[Source data]
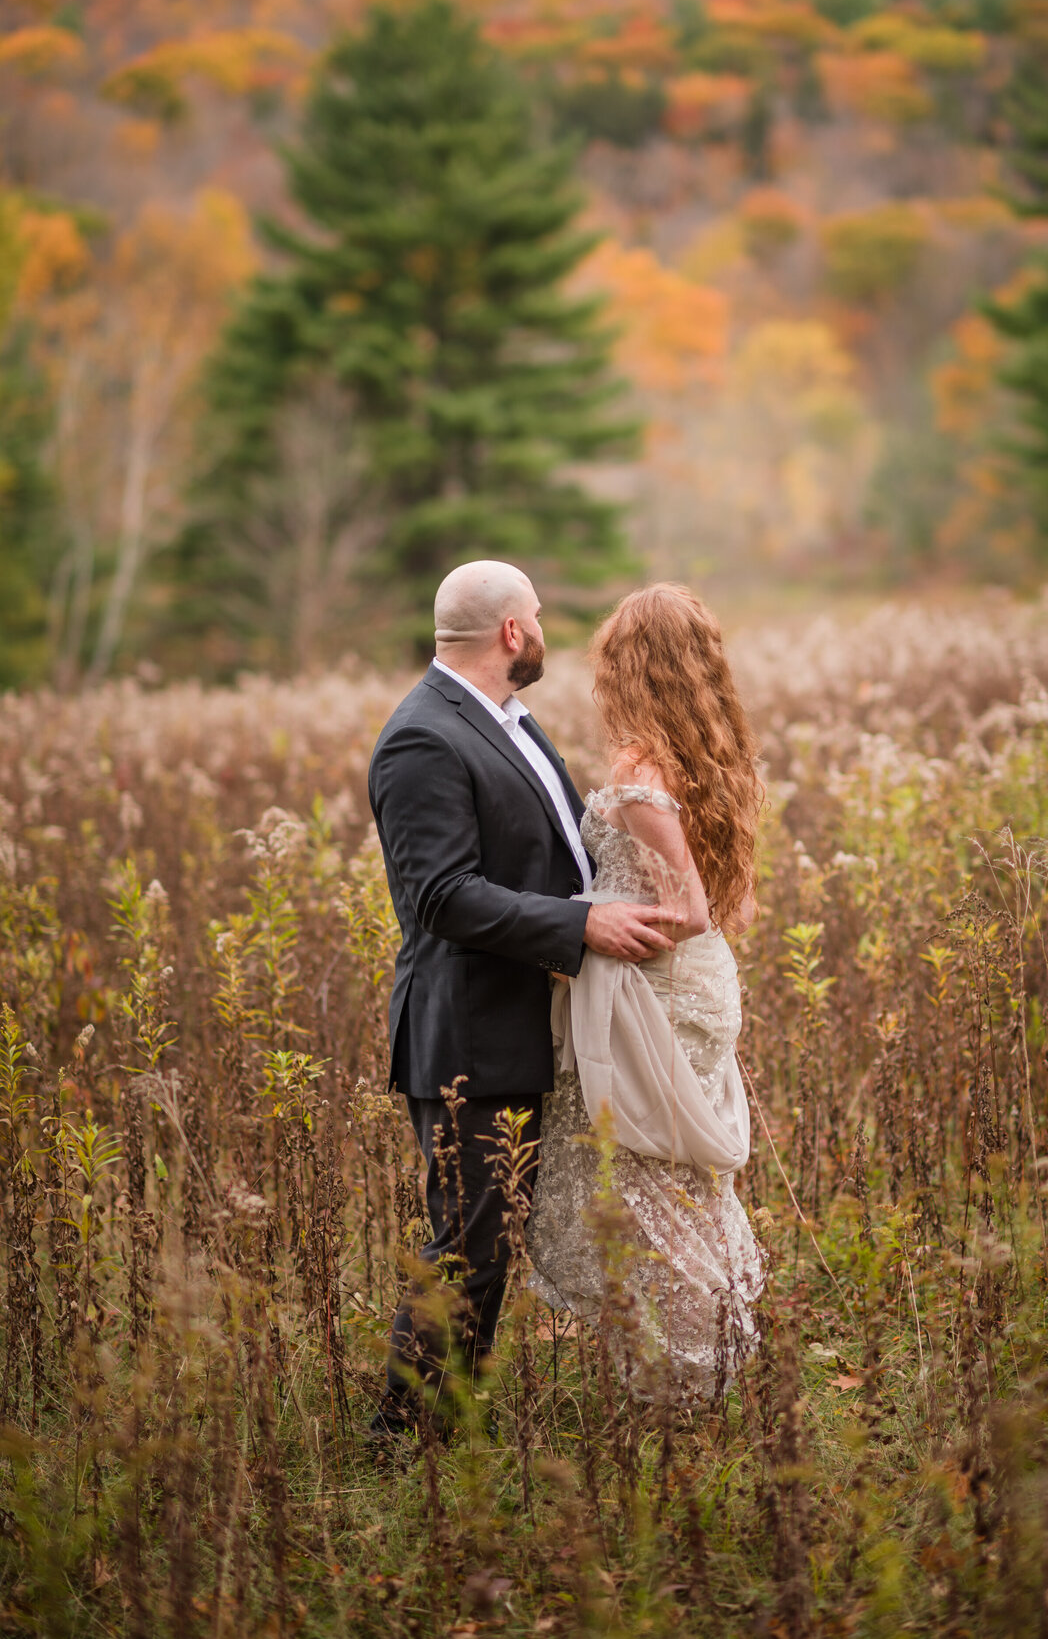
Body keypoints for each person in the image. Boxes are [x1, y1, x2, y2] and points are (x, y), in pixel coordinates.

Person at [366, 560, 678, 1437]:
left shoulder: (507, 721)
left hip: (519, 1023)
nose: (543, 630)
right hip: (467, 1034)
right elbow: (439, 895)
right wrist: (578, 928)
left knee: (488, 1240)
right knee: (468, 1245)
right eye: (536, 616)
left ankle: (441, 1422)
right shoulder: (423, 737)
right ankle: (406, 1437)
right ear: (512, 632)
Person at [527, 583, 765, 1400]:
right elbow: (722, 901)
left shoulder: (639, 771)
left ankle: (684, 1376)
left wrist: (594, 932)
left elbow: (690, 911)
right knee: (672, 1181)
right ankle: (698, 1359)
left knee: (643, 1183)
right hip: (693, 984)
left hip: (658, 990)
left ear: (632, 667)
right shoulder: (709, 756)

---

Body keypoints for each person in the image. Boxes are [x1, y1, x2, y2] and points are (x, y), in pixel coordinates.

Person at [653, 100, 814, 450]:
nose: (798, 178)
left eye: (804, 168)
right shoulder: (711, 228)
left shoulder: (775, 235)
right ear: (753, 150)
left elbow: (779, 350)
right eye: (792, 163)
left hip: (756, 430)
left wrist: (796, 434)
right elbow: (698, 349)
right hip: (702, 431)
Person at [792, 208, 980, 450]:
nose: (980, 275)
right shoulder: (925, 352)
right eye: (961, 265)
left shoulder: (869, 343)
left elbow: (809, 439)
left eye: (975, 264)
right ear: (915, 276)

--

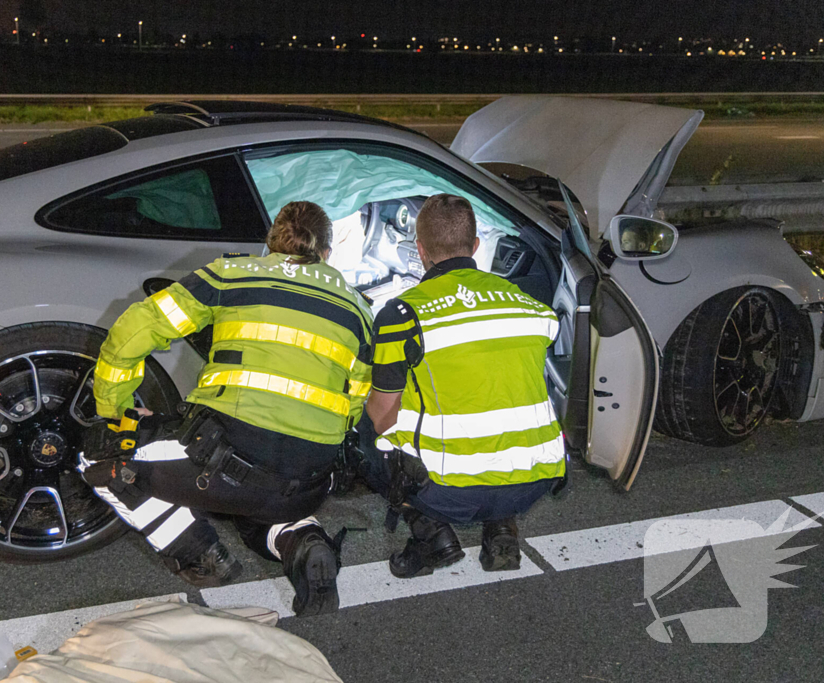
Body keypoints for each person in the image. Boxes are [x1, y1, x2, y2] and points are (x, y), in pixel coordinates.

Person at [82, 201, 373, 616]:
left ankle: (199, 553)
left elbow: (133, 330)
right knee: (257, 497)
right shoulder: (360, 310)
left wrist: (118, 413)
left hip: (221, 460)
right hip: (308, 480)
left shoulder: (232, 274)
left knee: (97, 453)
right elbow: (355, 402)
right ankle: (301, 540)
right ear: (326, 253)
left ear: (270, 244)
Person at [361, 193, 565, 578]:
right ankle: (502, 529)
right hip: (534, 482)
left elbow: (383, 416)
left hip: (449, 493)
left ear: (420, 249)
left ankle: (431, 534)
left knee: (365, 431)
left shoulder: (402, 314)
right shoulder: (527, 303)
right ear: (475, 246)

DIRECTIONS - Task for the records above: copy every line in which the word "ankle" occurs.

EXERCISE RESULT -
left ankle: (441, 1422)
right ankle: (406, 1437)
left ankle: (684, 1376)
right ankle: (698, 1359)
left ankle: (199, 553)
right ankle: (301, 540)
right ankle: (502, 529)
left ankle: (431, 534)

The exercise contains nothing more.